● **WHAT TO DO**
Search the listing for the word "Right". Copy every line where it is found.
:: DATA SHOWN ::
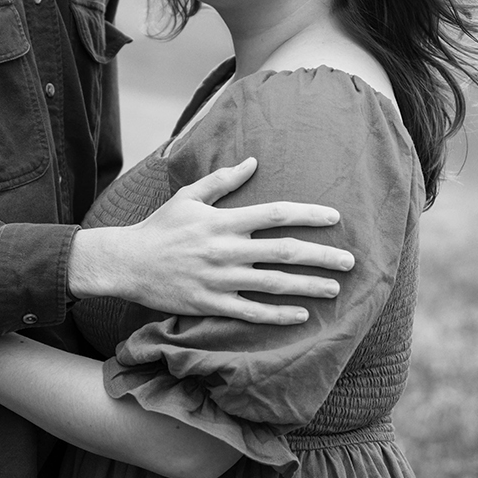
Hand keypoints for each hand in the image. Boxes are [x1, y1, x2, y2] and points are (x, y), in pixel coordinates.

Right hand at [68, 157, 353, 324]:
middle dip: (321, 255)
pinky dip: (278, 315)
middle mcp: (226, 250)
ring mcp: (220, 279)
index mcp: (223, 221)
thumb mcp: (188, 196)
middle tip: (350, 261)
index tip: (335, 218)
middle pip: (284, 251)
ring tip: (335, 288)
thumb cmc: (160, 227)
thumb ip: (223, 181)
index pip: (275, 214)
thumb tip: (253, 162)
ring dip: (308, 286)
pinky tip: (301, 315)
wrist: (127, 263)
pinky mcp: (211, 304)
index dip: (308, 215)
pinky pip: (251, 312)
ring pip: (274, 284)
:::
:: DATA SHOWN ::
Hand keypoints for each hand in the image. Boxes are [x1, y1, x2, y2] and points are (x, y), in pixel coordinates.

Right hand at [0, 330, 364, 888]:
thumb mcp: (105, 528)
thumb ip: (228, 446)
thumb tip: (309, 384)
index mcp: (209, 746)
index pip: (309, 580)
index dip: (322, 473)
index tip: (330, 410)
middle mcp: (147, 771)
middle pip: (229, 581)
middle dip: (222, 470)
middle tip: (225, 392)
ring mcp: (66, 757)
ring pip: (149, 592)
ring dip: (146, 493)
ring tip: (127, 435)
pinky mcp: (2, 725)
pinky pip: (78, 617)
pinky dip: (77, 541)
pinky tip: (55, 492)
:::
:: DATA SHOWN ::
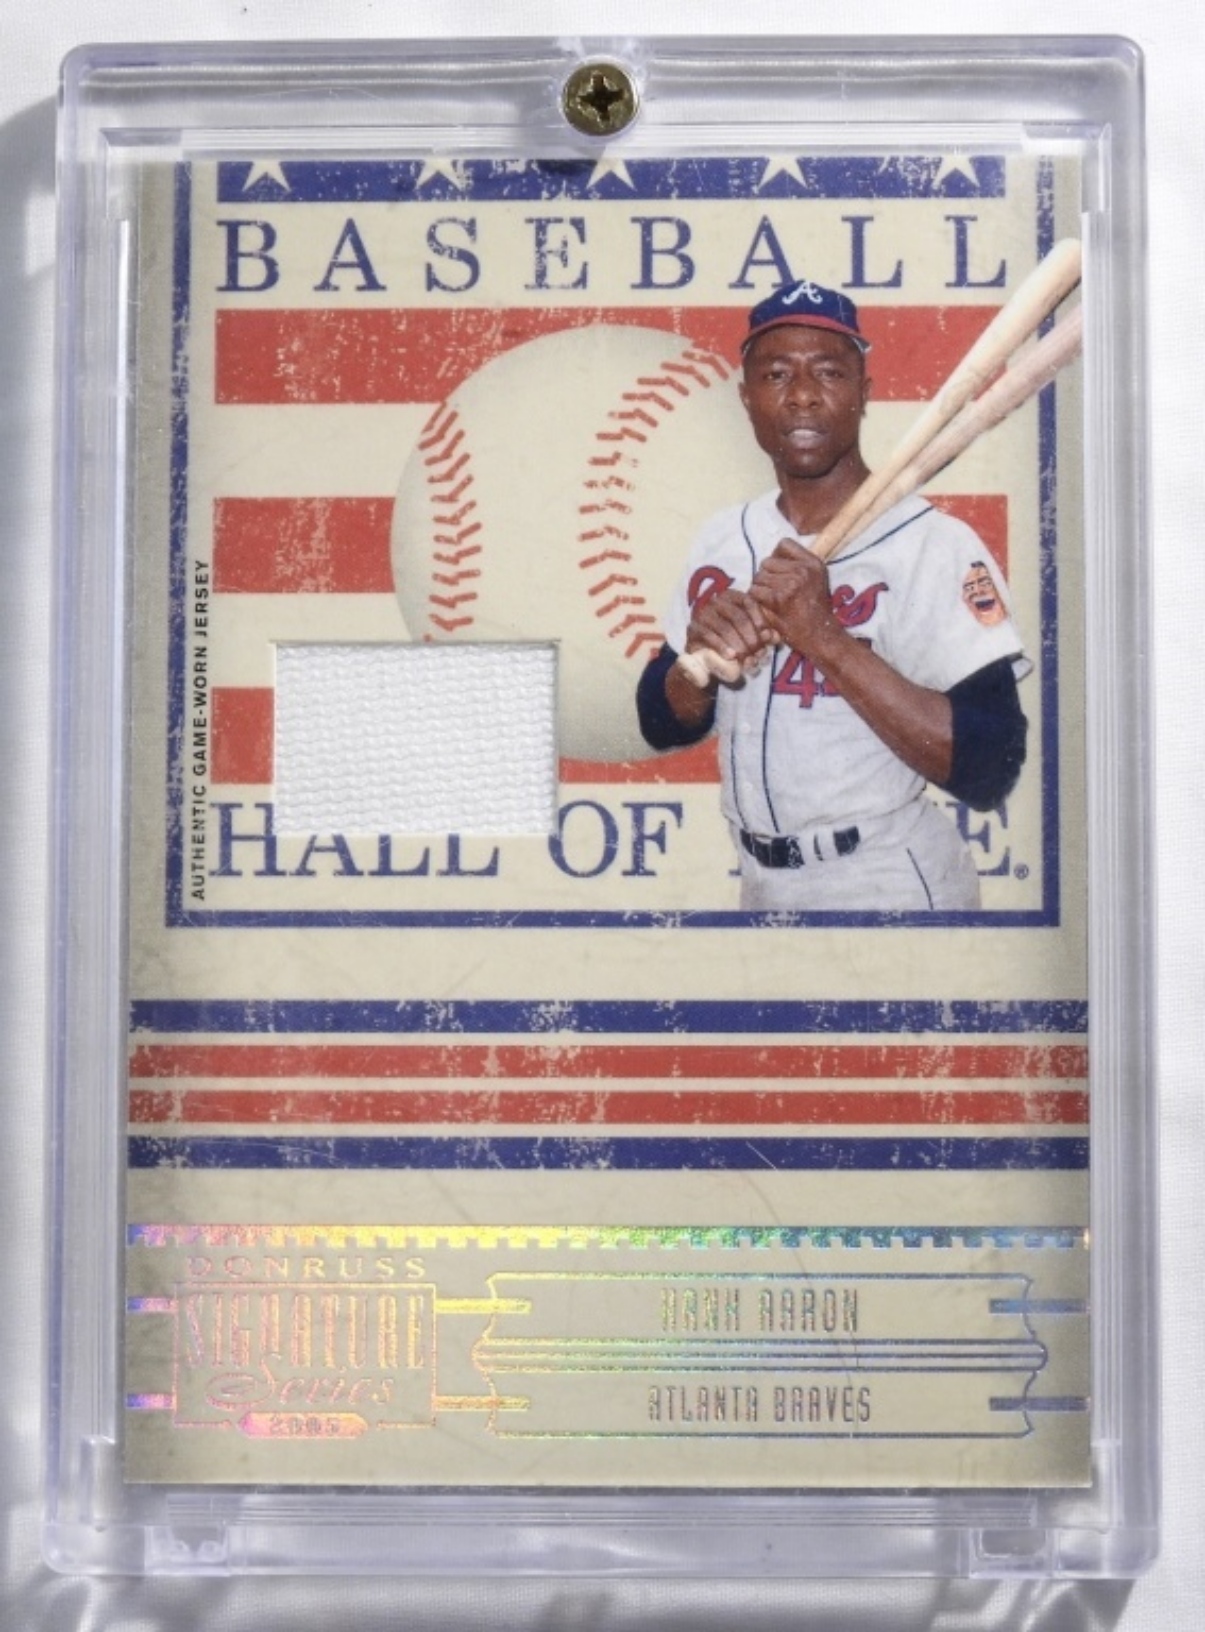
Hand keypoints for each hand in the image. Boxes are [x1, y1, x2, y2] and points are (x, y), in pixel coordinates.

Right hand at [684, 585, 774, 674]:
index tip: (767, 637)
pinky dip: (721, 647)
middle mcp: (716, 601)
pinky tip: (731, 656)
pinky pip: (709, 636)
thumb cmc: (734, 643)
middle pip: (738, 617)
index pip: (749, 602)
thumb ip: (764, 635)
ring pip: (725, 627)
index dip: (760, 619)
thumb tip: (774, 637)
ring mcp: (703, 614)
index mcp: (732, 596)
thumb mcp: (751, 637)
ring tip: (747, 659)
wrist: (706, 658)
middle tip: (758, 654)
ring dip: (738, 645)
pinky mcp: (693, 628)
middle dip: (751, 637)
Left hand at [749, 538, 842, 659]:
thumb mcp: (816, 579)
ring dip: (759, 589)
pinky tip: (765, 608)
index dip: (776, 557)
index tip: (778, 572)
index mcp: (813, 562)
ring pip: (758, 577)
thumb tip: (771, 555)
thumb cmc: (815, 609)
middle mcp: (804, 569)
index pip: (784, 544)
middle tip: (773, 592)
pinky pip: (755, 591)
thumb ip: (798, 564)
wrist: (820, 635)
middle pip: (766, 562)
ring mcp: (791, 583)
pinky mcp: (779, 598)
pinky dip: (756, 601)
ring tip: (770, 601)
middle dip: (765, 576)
:::
● **WORKED SOLUTION**
Right hand at [68, 157, 353, 324]:
Right hand at [0, 330, 364, 888]:
Right hand at [684, 585, 774, 674]:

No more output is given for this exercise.